Университет остался позади и началась взрослая жизнь. А вскоре в моей семье случилась трагедия, на несколько лет выбившая меня из колеи. И первым ее предвестником стало малозначительное, казалось, событие. Да и событием его трудно назвать. В каком-то журнале я наткнулась на отзыв о первой книге молодого, но явно перспективного автора. Она называлась «Учительница первая моя» и удостоилась прямо-таки восторженного отзыва.
Я, помнится, еще подивилась, ибо столь хвалебная рецензия, да еще на первую книгу – по нынешним временам большая редкость. Как ни крути, но современный критик все ж таки не Белинский, да и писатель-дебютант – едва ли Гоголь. На фамилию самого автора я тогда внимания не обратила.
Потом хвалебные рецензии стали множиться, а сама книжка оказалась в шорт-листе какой-то престижной премии. Тогда я и решила ее прочесть. В первом же книжном магазине, в который я заглянула, эта книжка имелась в наличии. Я взглянула на заднюю сторону обложки, чтобы узнать, как выглядит «даровитый автор» и чуть ее не уронила. С обложки на меня смотрел, приветливо улыбаясь, никто иной, как мой «дорогой учитель» – Амбруаз Михайлович Дьяков. Я просто обомлела. Почти пять лет прошло, как он исчез из моей жизни. Я не сомневалась, что он где-то учительствует, по-прежнему пленяя умы и души таких же, как я когда-то, малолетних дурочек и, скорее всего, при случае растлевает их. Но он, оказывается, кое-что успел сделать и «для бессмертия», на отсутствие которого так горько сетовал в начале нашего с ним романа. Я колебалась, не бросить ли книжку обратно на полку? Я всегда была твердо уверена, что выбор книг для чтения порой мистическим образом влияет на судьбу читателя. И остаюсь при этом убеждении по сей день. Ах, если б я тогда прислушалась к своей интуиции, многое в моей жизни сложилось бы по-другому.
Но некоторое гадливое любопытство все-таки пересилило, и я купила новомодный бестселлер, еще не зная, стану его открывать или нет? Но вечером открыла. С этого момента «мой паровоз», как поется в старой революционной песне, пыхтя и скрежеща ржавыми колесами, стронулся с места, и «полетел вперед», набирая ход, пока не доставил меня к самой страшной катастрофе в моей жизни.
В детстве родители часто ставили пластинки с песнями тех для меня незапамятных времен. Я часто пела «про паровоз» – самозабвенно и с удовольствием. «Наш паровоз вперед лети» – все просто и замечательно. Только дальше следовало совсем уж непонятное – «Кому не остановка?». Я помню, что часто спрашивала у родителей, что означают эти слова. Но они никогда не объясняли, а только умилялись.
***
Когда я открыла первую страницу, то искренне надеялась, что творение АМ окажется скучной галиматьей, сквозь которую невозможно продраться. Но вскоре должна была признать, что повестушка написана, увы, лихо и вовсе не бесталанно. Я нашла в интернете целую кучу рецензий и вынуждена была согласиться с автором одной из них, писавшим: «Автор проявляет удивительную наблюдательность при описании школьной жизни, которую он – профессиональный педагог – знает изнутри, а не понаслышке, как большинство других авторов, затрагивающих эту тему».

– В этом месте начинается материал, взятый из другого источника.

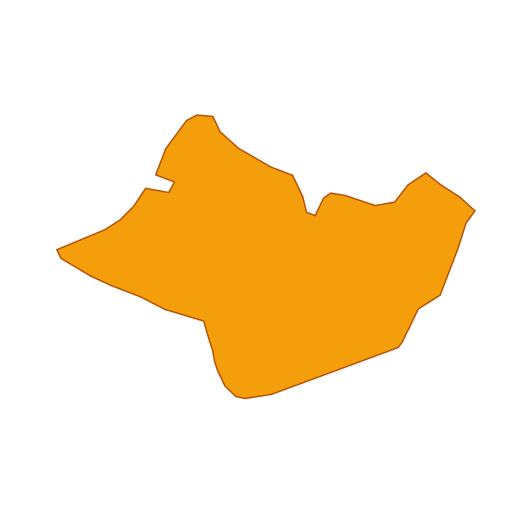 Bucheon-si, Gyeonggi, South Korea (Equal Earth projection), rotated 291°
{"feature_id": "91817680B41928523553758", "entity_name": "Bucheon-si", "entity_type": "district", "adm_level": 2, "iso_a3": "KOR", "parent_name": "South Korea", "parent_adm1": "Gyeonggi", "projection": "equal_earth", "projection_center": [126.801, 37.499], "detail": "fine", "context": "isolated", "style": "filled", "palette": "amber", "viewbox_px": 512, "rotation_deg": 291, "n_neighbors": 0, "source": "geoboundaries", "source_scale": "gbopen_adm2", "svg_char_len": 805}
<svg xmlns="http://www.w3.org/2000/svg" viewBox="0 0 512 512"><g transform="rotate(291 256 256)"><path d="M376.6,444.2L384.1,424.9L388.6,403.3L394.4,384.8L376.8,372.4L356.1,366.2L345.8,349.3L344.4,316.9L341.4,303.0L334.0,298.3L314.9,296.8L314.9,287.5L328.2,278.3L344.4,261.3L344.4,238.2L350.2,201.2L359.1,178.0L370.8,165.7L366.7,151.3L366.4,150.3L357.6,142.6L323.7,133.3L307.5,133.3L295.8,133.3L295.8,153.4L284.0,151.8L279.6,128.7L258.9,124.1L241.3,116.4L226.5,105.6L190.5,67.8L183.9,74.8L178.0,108.7L176.5,131.8L176.5,162.6L173.5,190.2L176.5,230.5L160.3,242.8L152.9,249.0L142.6,255.2L135.2,261.3L123.4,273.7L117.6,287.5L119.0,296.8L132.3,319.9L221.5,421.5L228.0,423.4L264.8,426.5L285.4,441.9L304.6,441.9L335.5,441.9L362.1,440.3L376.6,444.2Z" fill="#f59e0b" stroke="#b45309" stroke-width="1.5"/></g></svg>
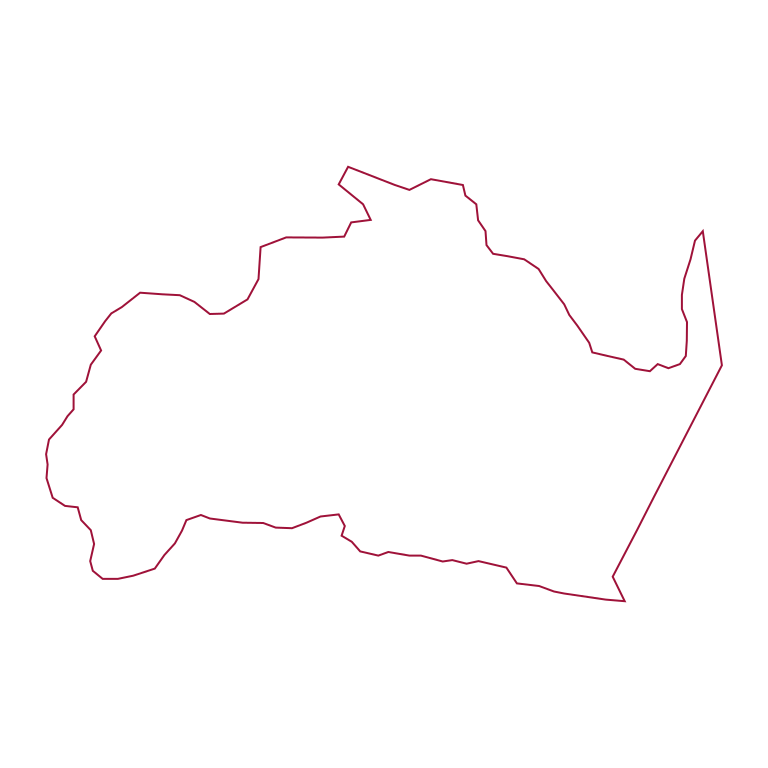 the district of Poção, Pernambuco, Brazil
{"feature_id": "56859067B37622328972357", "entity_name": "Poção", "entity_type": "district", "adm_level": 2, "iso_a3": "BRA", "parent_name": "Brazil", "parent_adm1": "Pernambuco", "projection": "orthographic", "projection_center": [-36.718, -8.218], "detail": "fine", "context": "isolated", "style": "outline", "palette": "rose", "viewbox_px": 768, "rotation_deg": 0, "n_neighbors": 0, "source": "geoboundaries", "source_scale": "gbopen_adm2", "svg_char_len": 1524}
<svg xmlns="http://www.w3.org/2000/svg" viewBox="0 0 768 768"><path d="M140.1,292.7L121.8,307.1L111.3,313.4L105.2,321.1L94.7,336.3L101.1,350.5L90.8,364.7L86.1,381.8L73.6,394.5L73.6,409.3L67.5,416.2L62.1,424.9L49.0,439.5L46.1,454.2L47.6,464.5L46.5,478.1L52.7,497.8L65.0,505.9L77.7,507.3L81.2,520.1L90.8,530.2L94.1,544.0L90.2,561.1L92.8,570.8L102.7,578.9L117.7,578.9L133.2,575.7L154.8,568.6L164.4,555.0L174.9,543.4L182.0,530.6L186.4,520.1L200.9,515.0L209.9,518.5L242.5,522.7L263.2,523.0L275.7,527.6L292.0,528.2L306.5,522.7L320.5,516.5L338.7,514.4L344.8,526.0L341.6,535.7L351.8,541.8L360.2,551.4L378.3,555.6L388.3,552.0L409.4,555.6L420.9,555.6L442.7,561.5L452.3,560.1L466.6,563.7L478.5,561.1L493.1,564.5L506.4,567.6L516.9,583.4L539.0,586.0L554.0,591.5L564.1,593.5L605.7,599.6L624.7,601.2L612.7,576.7L637.2,529.8L654.1,496.6L721.9,365.3L702.8,231.2L695.0,240.6L690.5,259.4L684.3,278.7L681.9,294.9L681.9,309.1L687.0,322.1L686.8,340.8L685.8,356.0L679.9,364.1L668.4,368.2L657.7,364.1L649.9,371.2L635.2,368.8L623.7,359.6L607.7,356.0L592.3,352.4L589.2,342.8L577.3,325.6L569.3,315.0L564.2,304.3L552.1,288.7L546.2,281.2L538.6,269.0L524.2,259.3L507.6,256.2L493.1,253.8L486.5,245.1L485.5,231.1L478.1,220.3L476.3,204.3L465.4,195.6L462.9,185.0L430.9,179.2L409.4,189.9L394.9,185.0L348.1,166.8L338.7,184.4L363.1,204.3L370.7,219.9L351.2,222.4L344.2,236.6L322.7,237.6L286.2,237.4L260.6,247.1L258.5,279.1L247.5,299.4L223.9,313.6L209.8,314.0L194.4,301.9L179.8,295.2L162.4,294.3L140.1,292.7Z" fill="none" stroke="#9f1239" stroke-width="2"/></svg>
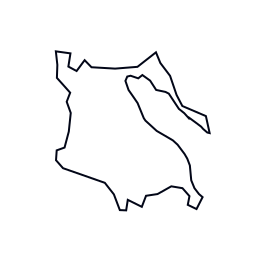 the district of Gurlen, Khorezm, Uzbekistan, rotated 198°
{"feature_id": "79887680B99792663535597", "entity_name": "Gurlen", "entity_type": "district", "adm_level": 2, "iso_a3": "UZB", "parent_name": "Uzbekistan", "parent_adm1": "Khorezm", "projection": "equal_earth", "projection_center": [60.261, 41.834], "detail": "fine", "context": "isolated", "style": "outline", "palette": "ink", "viewbox_px": 256, "rotation_deg": 198, "n_neighbors": 0, "source": "geoboundaries", "source_scale": "gbopen_adm2", "svg_char_len": 966}
<svg xmlns="http://www.w3.org/2000/svg" viewBox="0 0 256 256"><g transform="rotate(198 128 128)"><path d="M124.8,208.6L137.9,189.1L158.6,180.5L181.5,174.5L190.2,179.1L194.5,166.3L203.7,168.0L205.8,181.2L220.3,178.6L214.7,166.2L211.1,153.7L193.9,143.7L194.4,134.0L187.1,124.6L183.2,106.3L182.3,89.8L188.9,84.7L186.5,75.1L177.4,69.7L133.1,68.7L120.9,60.5L110.4,47.4L104.3,49.1L106.0,59.6L90.5,57.3L89.9,69.1L79.5,74.3L68.8,85.9L57.6,87.6L48.5,82.2L47.4,73.4L37.8,72.1L35.7,85.3L40.1,87.1L46.2,91.3L51.7,97.8L57.6,111.5L62.1,117.1L66.1,120.7L75.6,127.4L81.5,130.1L99.8,134.1L113.7,140.4L116.0,142.2L126.6,154.7L133.9,160.3L139.2,164.3L145.0,172.0L144.6,176.7L141.7,178.5L133.6,178.4L130.7,182.8L121.6,179.9L113.0,172.9L103.5,173.9L99.8,173.3L85.5,161.9L79.1,159.5L73.2,156.1L73.2,156.7L65.6,154.2L58.9,151.9L56.2,150.3L51.2,148.2L48.8,148.4L57.6,163.4L83.1,165.7L92.0,174.4L104.1,190.6L117.3,199.8L124.8,208.6Z" fill="none" stroke="#020617" stroke-width="2"/></g></svg>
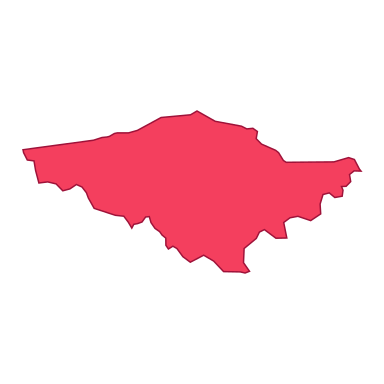 Silistra, Natural Earth projection
{"feature_id": "BGR-2261", "entity_name": "Silistra", "entity_type": "Province", "adm_level": 1, "iso_a3": "BGR", "parent_name": "Bulgaria", "parent_adm1": "", "projection": "natural_earth1", "projection_center": [27.051, 43.921], "detail": "fine", "context": "isolated", "style": "filled", "palette": "rose", "viewbox_px": 384, "rotation_deg": 0, "n_neighbors": 0, "source": "natural_earth", "source_scale": "10m", "svg_char_len": 1255}
<svg xmlns="http://www.w3.org/2000/svg" viewBox="0 0 384 384"><path d="M197.0,111.0L215.2,121.3L241.5,126.2L246.8,128.9L252.9,128.3L253.3,128.6L257.4,131.5L256.2,138.7L261.5,144.1L275.6,150.3L278.6,152.7L283.4,160.5L286.2,162.3L333.9,161.9L348.6,157.6L354.4,159.5L359.4,169.1L361.0,171.1L360.9,171.1L354.1,170.9L349.5,174.5L350.7,181.6L346.1,186.3L341.5,186.5L343.0,190.2L342.2,196.2L334.8,197.5L329.3,192.9L323.0,194.5L320.1,204.1L320.7,213.9L310.7,220.6L297.9,216.3L290.0,217.8L283.7,222.5L286.8,238.0L275.9,238.2L264.4,229.6L259.4,232.1L256.3,238.4L244.1,248.5L243.5,262.7L249.5,271.3L245.1,273.0L240.3,271.9L223.6,271.6L213.7,261.1L203.7,255.2L190.3,262.2L182.9,256.7L176.9,248.5L172.9,246.2L168.4,249.0L165.9,245.3L165.8,238.1L162.1,235.1L159.6,231.6L155.0,228.4L151.0,222.6L149.3,216.6L145.6,217.0L142.0,222.0L137.6,223.6L133.8,224.3L131.8,228.1L128.3,222.2L123.8,216.2L115.4,215.3L94.2,208.4L88.4,198.1L86.4,192.7L82.0,187.0L76.4,184.5L69.9,188.9L62.8,190.8L56.1,183.9L47.7,181.9L38.9,183.0L35.6,170.5L34.0,160.9L27.3,160.0L23.6,152.7L23.0,149.7L43.9,146.9L93.6,140.2L102.0,137.5L107.0,137.0L109.4,136.4L114.4,133.5L117.2,132.9L128.5,132.9L137.4,130.4L161.1,117.5L190.5,114.8L197.0,111.0Z" fill="#f43f5e" stroke="#9f1239" stroke-width="1.5"/></svg>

«Да, главный герой книги – школьный учитель, – отмечал другой критик, – и поэтому немало страниц посвящено его взаимоотношениям, а иногда и конфликтам с учениками: юношами и девушками, обдумывающими житье».
Был в этой книжке и школьный театр, а в одной из учениц по имени Регина, девушке с армянской кровью, я узнала себя. Регина, внешне на меня похожая, упорно пытается завлечь учителя своими прелестями. Но безуспешно, ибо он в своих принципах тверд. Как подчеркнул другой критик: «Автор предельно честен, когда поднимает и тонко анализирует болезненную, но ныне вдруг ставшую актуальной тему педофилии. Он описывает ситуации, в которые неминуемо попадает молодой блестящий учитель, сталкиваясь с неизбежным интересом к себе юных девушек, не всегда способных совладать с их бурно расцветающей чувственностью. К счастью герой, который (будем же откровенны!) легко мог бы повторить бесславный путь Гумберта Гумберта, не поддается многочисленным соблазнам, предоставляемым его профессией, а, напротив, элегантно и даже весело обходит силки, расставляемые на каждом шагу его воздыхательницами. Эти страницы написаны с таким неподдельным юмором, что читателя невольно разбирает смех, который порою трудно сдержать. Да и надо ли сдерживать?»